Is aan deze drie voorwaarden voldaan, dan is de opdrachtgever verplicht tot de afdracht van de premies voor de werknemersverzekeringen. In geval van ziekte kan de thuiswerker in dat geval aanspraak maken op ziekengeld van het UWV (zie hoofdstuk 5.3) en ook de WIA, indien hij/zij aan de overige voorwaarden daarvoor voldoet. Bovendien moeten bij deze fictieve dienstbetrekking ook de loonbelasting/premie volksverzekeringen én de inkomensafhankelijke bijdrage voor de Zvw voor deze thuiswerker over zijn loon worden afgedragen. Er bestaan wel speciale regels voor hoe het loon van thuiswerkers moet worden bepaald en er geldt voor hen een afwijkend belastingtarief. Raadpleeg hiervoor de Belastingdienst of de Praktijkgids Personeel & Fiscus
Let op
De thuiswerker die wél een arbeidsovereenkomst heeft, is verzekerd op grond van artikel 3 van de hiervoor genoemde werknemersverzekeringen en hoeft niet aan de genoemde voorwaarden te voldoen. Deze thuiswerker is immers gewoon een werknemer. Bij arbeidskrachten die uit eigen keuze volledig thuiswerken ontbreekt echter veelal de gezagsverhouding, zodat geen sprake is van een arbeidsovereenkomst naar burgerlijk recht. Vandaar de mogelijkheid van de fictieve dienstbetrekking, als aan de voorwaarden is voldaan. Opmerking verdient echter uiteraard wel dat thuiswerken mede als een gevolg van de coronamaatregelen steeds meer gemeengoed is geworden. Dat iemand volledig thuiswerkt, wil dus niet (meer) zeggen dat er dan ‘dus’ geen sprake is van een gezagsverhouding. Bij twijfel over de vraag of thuiswerken in een concreet geval wel of niet plaatsvindt in het kader van een arbeidsovereenkomst, zal telkens naar alle omstandigheden van het geval bekeken moeten worden. Zie in dit verband ook paragraaf 1.2.1.4.
2.3.7
Inwerkingtreding Verdrag betreffende thuiswerk
Met ingang van 31 oktober 2003 is het ‘Verdrag betreffende thuiswerk’, aangenomen door de Internationale Arbeidsconferentie, voor Nederland in werking getreden. Dit verdrag verplicht Nederland ertoe om te bevorderen dat thuiswerkers zoveel mogelijk gelijk behandeld worden met andere werknemers, waarbij rekening wordt gehouden met de speciale aard van thuiswerk. Volgens de verdragsbepalingen dient de gelijke behandeling met name gericht te zijn op het recht van thuiswerkwerkers lid te worden van werknemersorganisaties, bescherming tegen discriminatie, bescherming van veiligheid en gezondheid, beloning, sociale zekerheid, scholing, minimumleeftijd voor toelating tot werk en bescherming van het moederschap.

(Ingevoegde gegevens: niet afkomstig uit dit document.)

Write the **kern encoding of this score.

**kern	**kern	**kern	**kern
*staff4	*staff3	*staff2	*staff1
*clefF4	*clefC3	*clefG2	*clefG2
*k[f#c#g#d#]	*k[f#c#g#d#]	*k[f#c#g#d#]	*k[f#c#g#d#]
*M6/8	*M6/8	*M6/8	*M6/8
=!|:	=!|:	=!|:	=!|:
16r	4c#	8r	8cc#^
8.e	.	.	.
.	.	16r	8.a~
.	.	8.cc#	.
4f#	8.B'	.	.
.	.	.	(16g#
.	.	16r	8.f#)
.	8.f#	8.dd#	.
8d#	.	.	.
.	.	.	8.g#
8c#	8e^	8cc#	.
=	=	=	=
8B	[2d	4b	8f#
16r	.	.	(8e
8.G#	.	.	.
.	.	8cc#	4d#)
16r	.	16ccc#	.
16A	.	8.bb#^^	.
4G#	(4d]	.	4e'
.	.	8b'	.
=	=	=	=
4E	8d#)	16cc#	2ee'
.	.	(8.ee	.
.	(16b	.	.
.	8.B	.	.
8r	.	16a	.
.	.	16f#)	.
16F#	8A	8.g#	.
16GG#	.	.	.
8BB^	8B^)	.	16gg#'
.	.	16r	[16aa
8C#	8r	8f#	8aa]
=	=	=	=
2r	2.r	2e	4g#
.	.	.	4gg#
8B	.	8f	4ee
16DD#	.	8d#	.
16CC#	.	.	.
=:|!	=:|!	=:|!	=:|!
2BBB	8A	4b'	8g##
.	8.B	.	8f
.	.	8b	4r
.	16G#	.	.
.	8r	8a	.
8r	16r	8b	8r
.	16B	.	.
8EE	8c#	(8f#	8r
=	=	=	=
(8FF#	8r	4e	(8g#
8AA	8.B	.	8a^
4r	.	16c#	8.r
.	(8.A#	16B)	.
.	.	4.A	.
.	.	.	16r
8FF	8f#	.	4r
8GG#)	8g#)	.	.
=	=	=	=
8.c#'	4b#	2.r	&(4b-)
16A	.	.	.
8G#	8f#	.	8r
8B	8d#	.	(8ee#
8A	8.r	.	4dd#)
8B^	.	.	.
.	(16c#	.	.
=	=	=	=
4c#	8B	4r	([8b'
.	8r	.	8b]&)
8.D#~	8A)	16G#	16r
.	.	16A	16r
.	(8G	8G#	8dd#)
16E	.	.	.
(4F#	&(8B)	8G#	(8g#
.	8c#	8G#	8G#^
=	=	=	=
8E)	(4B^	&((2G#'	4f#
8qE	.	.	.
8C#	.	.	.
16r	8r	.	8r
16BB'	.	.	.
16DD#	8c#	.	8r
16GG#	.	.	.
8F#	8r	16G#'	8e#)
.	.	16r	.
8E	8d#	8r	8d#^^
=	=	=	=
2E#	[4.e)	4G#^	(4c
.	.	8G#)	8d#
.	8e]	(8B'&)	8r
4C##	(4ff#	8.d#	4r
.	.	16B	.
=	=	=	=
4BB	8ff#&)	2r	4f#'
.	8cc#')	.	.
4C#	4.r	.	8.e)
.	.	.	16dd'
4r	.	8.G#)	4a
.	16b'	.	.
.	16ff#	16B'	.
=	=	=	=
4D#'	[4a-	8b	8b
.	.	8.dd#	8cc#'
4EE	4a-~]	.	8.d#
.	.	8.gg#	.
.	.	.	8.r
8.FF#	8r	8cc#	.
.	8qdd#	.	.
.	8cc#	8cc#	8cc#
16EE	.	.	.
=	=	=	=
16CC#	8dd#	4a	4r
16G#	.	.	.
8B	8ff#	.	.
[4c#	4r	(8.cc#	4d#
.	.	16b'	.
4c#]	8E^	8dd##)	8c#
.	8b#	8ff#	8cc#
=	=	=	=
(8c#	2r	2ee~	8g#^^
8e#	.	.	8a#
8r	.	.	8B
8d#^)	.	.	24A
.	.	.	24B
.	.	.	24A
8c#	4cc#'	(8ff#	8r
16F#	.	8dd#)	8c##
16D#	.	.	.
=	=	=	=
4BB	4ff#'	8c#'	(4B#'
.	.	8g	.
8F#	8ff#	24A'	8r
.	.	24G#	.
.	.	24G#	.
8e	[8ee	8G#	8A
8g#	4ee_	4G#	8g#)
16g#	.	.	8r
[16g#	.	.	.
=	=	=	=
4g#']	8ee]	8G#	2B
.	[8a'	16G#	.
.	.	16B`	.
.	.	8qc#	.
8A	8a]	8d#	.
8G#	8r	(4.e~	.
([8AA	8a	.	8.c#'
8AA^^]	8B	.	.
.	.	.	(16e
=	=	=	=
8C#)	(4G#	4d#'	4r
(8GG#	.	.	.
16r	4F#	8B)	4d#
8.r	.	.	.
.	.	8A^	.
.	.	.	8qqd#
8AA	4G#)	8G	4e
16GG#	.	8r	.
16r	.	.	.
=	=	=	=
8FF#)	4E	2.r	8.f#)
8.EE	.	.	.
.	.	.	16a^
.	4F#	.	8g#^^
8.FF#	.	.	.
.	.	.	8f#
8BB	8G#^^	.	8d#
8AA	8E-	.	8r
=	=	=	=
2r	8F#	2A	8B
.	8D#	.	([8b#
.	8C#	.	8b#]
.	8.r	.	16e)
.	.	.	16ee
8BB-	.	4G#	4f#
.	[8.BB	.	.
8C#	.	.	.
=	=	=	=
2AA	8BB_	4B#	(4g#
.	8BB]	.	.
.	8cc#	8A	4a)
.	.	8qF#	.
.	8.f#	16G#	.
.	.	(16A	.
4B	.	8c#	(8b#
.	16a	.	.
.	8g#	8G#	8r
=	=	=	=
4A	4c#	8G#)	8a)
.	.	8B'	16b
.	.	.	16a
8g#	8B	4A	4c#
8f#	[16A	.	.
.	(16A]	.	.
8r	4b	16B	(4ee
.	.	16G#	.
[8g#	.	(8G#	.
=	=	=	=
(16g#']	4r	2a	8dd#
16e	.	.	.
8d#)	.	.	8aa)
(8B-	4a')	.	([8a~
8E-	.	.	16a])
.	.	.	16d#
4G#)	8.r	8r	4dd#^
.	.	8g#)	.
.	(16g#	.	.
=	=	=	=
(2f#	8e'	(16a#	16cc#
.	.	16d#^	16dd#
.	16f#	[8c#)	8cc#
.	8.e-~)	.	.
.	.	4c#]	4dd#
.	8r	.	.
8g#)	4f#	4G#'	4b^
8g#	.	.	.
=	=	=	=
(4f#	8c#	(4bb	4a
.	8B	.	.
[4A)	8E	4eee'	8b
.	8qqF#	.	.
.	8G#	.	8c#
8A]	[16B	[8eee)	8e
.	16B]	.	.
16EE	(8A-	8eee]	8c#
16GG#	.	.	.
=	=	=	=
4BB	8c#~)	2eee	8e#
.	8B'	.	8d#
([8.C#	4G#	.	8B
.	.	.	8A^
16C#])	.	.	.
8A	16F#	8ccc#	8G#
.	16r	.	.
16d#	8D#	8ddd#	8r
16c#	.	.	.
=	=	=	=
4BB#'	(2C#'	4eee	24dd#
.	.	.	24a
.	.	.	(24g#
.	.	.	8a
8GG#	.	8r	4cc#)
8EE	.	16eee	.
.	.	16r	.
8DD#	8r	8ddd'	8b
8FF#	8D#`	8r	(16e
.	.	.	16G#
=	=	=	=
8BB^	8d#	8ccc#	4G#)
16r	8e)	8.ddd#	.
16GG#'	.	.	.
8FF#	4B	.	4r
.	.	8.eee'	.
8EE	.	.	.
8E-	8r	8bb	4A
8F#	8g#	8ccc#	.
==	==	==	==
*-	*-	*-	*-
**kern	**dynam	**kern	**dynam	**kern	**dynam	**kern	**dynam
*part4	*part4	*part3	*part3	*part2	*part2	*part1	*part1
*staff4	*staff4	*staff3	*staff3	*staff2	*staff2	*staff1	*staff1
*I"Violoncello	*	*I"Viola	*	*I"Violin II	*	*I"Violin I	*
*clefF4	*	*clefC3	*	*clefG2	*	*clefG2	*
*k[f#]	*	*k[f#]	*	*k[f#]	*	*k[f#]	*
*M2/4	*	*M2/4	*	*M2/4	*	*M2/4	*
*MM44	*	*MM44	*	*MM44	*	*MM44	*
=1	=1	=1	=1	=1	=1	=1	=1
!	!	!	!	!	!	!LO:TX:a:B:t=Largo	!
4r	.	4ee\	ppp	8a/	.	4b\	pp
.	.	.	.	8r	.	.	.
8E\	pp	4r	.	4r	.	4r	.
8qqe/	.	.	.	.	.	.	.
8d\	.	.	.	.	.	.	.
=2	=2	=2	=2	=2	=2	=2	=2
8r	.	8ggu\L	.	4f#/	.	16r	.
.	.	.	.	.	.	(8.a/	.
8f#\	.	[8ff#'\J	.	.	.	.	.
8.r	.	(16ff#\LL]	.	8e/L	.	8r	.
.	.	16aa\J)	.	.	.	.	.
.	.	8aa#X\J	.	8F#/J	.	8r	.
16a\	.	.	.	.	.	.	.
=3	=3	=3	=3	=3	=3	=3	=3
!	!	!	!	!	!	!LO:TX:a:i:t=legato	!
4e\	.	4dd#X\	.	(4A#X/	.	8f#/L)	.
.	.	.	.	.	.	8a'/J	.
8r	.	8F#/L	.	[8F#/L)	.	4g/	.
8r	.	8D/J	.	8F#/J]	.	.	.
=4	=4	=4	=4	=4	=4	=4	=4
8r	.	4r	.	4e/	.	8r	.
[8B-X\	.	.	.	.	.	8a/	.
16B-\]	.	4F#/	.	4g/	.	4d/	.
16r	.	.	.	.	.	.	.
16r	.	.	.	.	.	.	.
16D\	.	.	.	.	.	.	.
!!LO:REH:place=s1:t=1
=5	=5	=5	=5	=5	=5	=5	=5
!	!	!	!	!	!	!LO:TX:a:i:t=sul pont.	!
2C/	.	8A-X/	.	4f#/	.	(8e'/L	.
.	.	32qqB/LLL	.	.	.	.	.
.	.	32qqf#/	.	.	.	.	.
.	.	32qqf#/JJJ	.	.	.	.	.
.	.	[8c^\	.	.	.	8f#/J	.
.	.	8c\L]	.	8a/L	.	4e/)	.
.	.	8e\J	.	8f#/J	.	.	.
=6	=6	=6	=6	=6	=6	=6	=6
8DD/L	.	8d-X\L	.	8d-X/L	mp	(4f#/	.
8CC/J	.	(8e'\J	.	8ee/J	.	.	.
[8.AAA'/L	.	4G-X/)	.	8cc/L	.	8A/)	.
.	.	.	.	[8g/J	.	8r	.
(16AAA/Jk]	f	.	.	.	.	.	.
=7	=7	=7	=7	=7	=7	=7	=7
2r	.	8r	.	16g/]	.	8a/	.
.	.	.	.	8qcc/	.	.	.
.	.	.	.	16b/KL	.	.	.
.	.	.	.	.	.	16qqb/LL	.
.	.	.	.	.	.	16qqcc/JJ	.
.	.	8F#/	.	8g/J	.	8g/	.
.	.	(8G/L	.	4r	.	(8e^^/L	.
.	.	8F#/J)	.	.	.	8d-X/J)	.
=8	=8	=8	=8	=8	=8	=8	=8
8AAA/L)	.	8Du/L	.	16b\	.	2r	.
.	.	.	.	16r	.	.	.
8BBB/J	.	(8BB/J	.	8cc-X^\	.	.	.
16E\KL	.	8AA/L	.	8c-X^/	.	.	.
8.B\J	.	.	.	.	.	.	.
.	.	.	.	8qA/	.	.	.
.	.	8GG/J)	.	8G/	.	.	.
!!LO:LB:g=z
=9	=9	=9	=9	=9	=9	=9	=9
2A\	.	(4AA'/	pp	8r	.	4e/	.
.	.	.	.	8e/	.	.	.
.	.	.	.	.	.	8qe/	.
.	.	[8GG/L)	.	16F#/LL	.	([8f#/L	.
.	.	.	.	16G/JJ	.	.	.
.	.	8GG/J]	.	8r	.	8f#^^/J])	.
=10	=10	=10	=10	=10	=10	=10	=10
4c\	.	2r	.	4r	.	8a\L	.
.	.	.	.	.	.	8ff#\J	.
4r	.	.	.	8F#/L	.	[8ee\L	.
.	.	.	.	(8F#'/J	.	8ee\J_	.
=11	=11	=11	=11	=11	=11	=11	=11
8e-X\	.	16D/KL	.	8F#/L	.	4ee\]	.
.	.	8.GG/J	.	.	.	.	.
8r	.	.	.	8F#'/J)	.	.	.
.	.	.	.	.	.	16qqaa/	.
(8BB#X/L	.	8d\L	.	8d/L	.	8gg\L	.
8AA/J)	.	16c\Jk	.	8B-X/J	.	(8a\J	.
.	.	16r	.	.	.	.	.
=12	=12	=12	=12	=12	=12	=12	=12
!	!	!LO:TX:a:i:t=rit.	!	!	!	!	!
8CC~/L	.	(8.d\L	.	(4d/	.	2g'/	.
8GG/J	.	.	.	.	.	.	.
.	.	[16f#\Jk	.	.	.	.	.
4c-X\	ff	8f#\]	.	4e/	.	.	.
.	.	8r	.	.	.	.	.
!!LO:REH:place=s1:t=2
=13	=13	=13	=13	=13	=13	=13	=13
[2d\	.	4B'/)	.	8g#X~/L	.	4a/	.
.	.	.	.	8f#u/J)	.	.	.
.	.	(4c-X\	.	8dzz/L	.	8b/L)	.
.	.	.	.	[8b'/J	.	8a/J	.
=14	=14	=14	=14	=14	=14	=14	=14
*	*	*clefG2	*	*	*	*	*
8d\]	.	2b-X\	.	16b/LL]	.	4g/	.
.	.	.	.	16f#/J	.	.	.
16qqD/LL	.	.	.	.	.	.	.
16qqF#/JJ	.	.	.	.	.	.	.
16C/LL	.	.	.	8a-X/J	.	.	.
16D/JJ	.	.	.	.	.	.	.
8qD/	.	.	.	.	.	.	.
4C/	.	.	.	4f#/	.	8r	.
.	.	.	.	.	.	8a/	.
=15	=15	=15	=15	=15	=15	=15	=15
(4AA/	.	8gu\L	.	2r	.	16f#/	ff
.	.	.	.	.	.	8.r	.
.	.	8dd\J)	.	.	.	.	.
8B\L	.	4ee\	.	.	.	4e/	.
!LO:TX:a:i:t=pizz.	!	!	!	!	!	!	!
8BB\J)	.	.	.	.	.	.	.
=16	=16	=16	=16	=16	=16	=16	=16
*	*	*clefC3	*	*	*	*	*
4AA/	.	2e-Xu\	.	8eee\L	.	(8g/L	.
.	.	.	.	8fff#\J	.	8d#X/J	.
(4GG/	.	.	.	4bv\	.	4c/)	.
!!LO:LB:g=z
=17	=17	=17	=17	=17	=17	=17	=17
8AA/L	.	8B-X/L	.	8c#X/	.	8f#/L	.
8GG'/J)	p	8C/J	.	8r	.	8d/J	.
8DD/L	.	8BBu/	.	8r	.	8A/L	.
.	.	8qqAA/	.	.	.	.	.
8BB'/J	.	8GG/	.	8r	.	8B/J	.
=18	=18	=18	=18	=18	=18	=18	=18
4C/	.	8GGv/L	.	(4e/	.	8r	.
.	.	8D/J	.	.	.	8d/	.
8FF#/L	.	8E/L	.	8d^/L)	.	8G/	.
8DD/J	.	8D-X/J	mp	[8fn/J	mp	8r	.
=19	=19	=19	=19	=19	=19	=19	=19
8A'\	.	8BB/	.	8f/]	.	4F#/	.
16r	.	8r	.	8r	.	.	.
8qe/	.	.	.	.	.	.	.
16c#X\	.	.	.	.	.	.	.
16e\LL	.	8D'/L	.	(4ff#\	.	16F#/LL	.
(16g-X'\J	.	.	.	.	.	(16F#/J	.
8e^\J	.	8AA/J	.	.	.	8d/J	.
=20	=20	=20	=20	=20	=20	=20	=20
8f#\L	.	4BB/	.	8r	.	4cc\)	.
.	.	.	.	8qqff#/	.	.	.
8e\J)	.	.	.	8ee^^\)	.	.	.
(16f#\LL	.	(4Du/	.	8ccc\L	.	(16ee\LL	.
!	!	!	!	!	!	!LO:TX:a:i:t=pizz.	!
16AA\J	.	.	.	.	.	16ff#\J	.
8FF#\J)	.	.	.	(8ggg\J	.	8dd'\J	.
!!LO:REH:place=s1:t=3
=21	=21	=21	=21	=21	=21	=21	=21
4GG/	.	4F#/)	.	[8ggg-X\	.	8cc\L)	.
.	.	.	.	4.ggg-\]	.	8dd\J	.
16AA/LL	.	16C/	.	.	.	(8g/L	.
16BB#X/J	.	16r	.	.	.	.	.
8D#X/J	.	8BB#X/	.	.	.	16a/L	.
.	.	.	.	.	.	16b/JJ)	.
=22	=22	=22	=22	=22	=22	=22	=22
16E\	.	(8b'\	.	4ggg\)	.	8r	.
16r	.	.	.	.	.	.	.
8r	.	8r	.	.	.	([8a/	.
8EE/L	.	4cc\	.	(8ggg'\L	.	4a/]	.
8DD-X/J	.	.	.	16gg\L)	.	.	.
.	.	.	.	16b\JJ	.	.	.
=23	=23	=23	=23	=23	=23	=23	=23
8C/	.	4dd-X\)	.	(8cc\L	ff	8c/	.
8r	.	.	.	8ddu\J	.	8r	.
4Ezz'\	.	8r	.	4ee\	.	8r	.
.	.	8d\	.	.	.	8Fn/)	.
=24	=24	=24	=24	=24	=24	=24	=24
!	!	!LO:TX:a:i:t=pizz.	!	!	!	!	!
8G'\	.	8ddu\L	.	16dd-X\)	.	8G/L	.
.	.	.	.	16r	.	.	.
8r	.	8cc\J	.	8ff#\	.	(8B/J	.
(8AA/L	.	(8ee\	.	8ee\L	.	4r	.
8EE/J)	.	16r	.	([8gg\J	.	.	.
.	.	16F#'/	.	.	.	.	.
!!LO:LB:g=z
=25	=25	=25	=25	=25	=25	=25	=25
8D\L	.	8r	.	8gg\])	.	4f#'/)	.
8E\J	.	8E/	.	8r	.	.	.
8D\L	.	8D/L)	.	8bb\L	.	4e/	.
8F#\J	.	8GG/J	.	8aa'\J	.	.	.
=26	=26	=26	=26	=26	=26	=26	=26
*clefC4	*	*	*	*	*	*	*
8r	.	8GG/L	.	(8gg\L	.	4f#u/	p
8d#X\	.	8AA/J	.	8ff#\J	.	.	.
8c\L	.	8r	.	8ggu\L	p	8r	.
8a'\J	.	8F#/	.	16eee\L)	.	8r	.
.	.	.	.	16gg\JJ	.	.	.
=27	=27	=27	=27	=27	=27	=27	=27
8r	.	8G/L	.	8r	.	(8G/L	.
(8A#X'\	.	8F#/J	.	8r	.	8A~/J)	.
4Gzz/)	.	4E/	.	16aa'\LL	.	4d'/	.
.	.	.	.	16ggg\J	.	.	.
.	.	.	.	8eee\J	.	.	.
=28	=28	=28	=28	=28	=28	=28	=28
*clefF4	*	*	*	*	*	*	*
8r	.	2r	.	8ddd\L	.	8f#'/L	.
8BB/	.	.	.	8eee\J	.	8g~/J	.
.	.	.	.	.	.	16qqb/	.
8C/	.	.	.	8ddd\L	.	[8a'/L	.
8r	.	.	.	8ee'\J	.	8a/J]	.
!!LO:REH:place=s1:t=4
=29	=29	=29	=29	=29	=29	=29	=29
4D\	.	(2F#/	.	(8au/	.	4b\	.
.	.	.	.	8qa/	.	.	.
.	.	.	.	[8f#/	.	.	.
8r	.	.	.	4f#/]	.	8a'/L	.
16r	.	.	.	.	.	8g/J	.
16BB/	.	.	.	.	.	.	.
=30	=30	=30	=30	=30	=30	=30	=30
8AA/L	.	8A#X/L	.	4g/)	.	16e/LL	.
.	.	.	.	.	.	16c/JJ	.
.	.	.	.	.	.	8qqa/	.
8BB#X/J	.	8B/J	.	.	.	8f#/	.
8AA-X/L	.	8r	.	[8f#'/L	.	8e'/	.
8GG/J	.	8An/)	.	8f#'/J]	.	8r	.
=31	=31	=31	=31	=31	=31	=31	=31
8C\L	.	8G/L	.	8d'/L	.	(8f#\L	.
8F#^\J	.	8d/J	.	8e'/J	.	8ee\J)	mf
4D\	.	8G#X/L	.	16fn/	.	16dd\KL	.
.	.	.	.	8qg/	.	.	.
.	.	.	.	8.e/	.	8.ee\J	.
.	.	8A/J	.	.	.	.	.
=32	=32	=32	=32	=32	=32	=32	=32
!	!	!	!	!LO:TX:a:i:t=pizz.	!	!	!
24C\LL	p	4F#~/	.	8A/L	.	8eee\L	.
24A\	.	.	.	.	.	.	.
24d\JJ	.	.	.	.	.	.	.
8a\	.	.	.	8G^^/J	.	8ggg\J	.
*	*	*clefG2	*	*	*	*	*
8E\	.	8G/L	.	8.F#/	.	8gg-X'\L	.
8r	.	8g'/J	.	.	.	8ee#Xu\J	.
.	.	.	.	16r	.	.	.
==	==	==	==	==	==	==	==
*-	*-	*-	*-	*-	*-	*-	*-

Nederland heeft op diverse terreinen al regels gesteld ter bescherming en gelijke behandeling van thuiswerkers, zoals blijkt uit de hiervoor genoemde wettelijke maatregelen.
Cao
De werkingssfeer van de meeste cao's is meestal beperkt tot de op basis van een arbeidsovereenkomst werkzame werknemer. Er zijn echter bedrijfstakken, waarin zo vaak gebruik wordt gemaakt van thuiswerkovereenkomsten (zoals in de confectie en de lederwarensector), dat de bedrijfstakcao's specifieke bepalingen bevatten voor thuiswerkers, soms ongeacht de vraag of de thuiswerker werkzaam is op basis van een arbeidsovereenkomst of op basis van aanneming van werk.
Is de werknemer bijvoorbeeld werkzaam op basis van stukloon, dan zal de werkgever de hoogte van dat voor de thuiswerker geldende stukloon moeten afstemmen en omrekenen naar het uit de loonschalen van de toepasselijke cao voortvloeiende tijdloon.